Items from a data source:
------------------------------------------------------------
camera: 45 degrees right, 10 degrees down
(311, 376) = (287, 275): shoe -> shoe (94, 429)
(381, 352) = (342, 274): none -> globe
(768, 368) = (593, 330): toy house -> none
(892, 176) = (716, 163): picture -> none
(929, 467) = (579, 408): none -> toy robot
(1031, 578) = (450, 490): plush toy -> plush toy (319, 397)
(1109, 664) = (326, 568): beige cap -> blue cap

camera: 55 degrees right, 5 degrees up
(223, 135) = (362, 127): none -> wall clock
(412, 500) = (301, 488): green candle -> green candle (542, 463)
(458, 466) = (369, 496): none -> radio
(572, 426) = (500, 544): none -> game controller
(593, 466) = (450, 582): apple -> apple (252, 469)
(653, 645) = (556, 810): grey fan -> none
------------------------------------------------------------
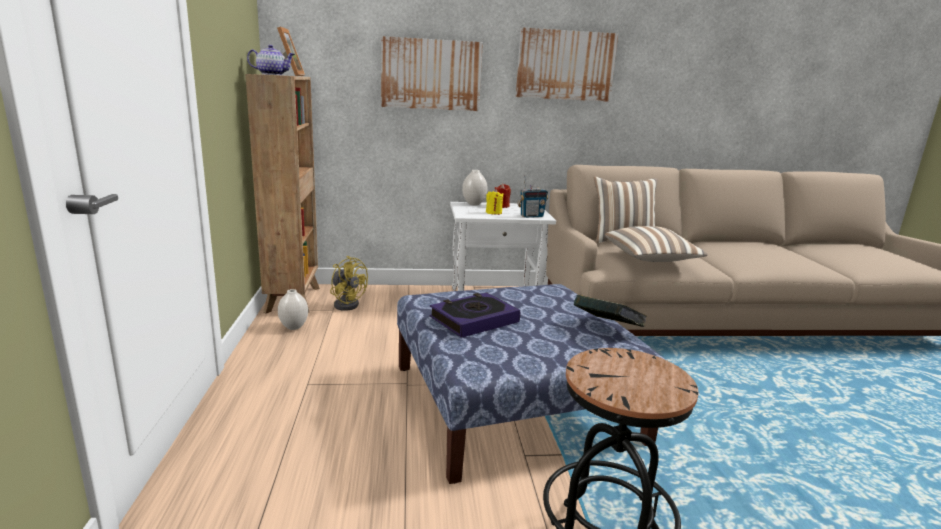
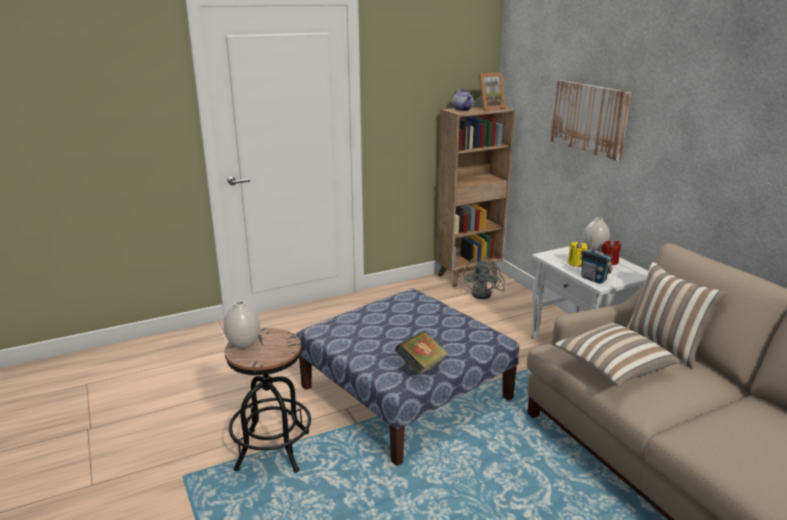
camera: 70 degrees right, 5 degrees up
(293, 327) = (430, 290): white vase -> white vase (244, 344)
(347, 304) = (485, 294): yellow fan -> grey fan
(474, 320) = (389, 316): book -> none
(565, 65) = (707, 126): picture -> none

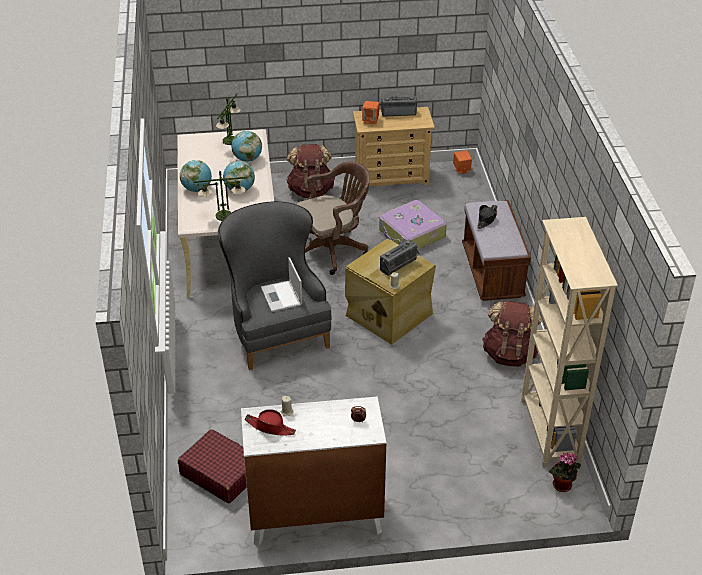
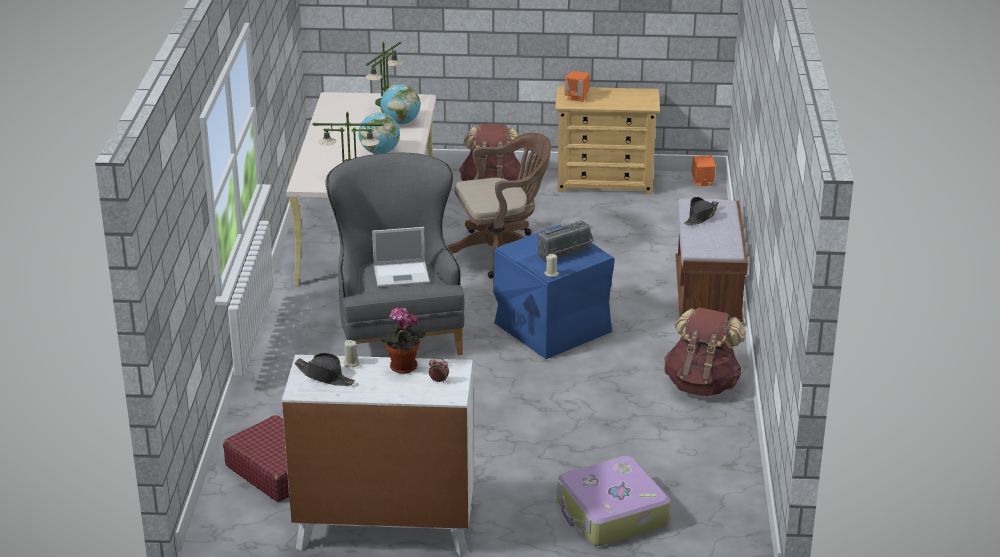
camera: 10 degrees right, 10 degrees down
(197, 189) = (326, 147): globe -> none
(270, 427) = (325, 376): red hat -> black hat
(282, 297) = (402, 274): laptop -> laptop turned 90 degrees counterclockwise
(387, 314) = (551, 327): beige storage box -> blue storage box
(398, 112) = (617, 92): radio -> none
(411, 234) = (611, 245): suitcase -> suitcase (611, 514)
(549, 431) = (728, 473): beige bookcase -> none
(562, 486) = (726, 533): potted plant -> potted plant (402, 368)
------------------------------------------------------------
● **Work task**
Copy the lines above exactly, beginning at the line that has "(282, 297) = (402, 274): laptop" and stopping after the line that has "(562, 486) = (726, 533): potted", and omit the rest.

● **Reply**
(282, 297) = (402, 274): laptop -> laptop turned 90 degrees counterclockwise
(387, 314) = (551, 327): beige storage box -> blue storage box
(398, 112) = (617, 92): radio -> none
(411, 234) = (611, 245): suitcase -> suitcase (611, 514)
(549, 431) = (728, 473): beige bookcase -> none
(562, 486) = (726, 533): potted plant -> potted plant (402, 368)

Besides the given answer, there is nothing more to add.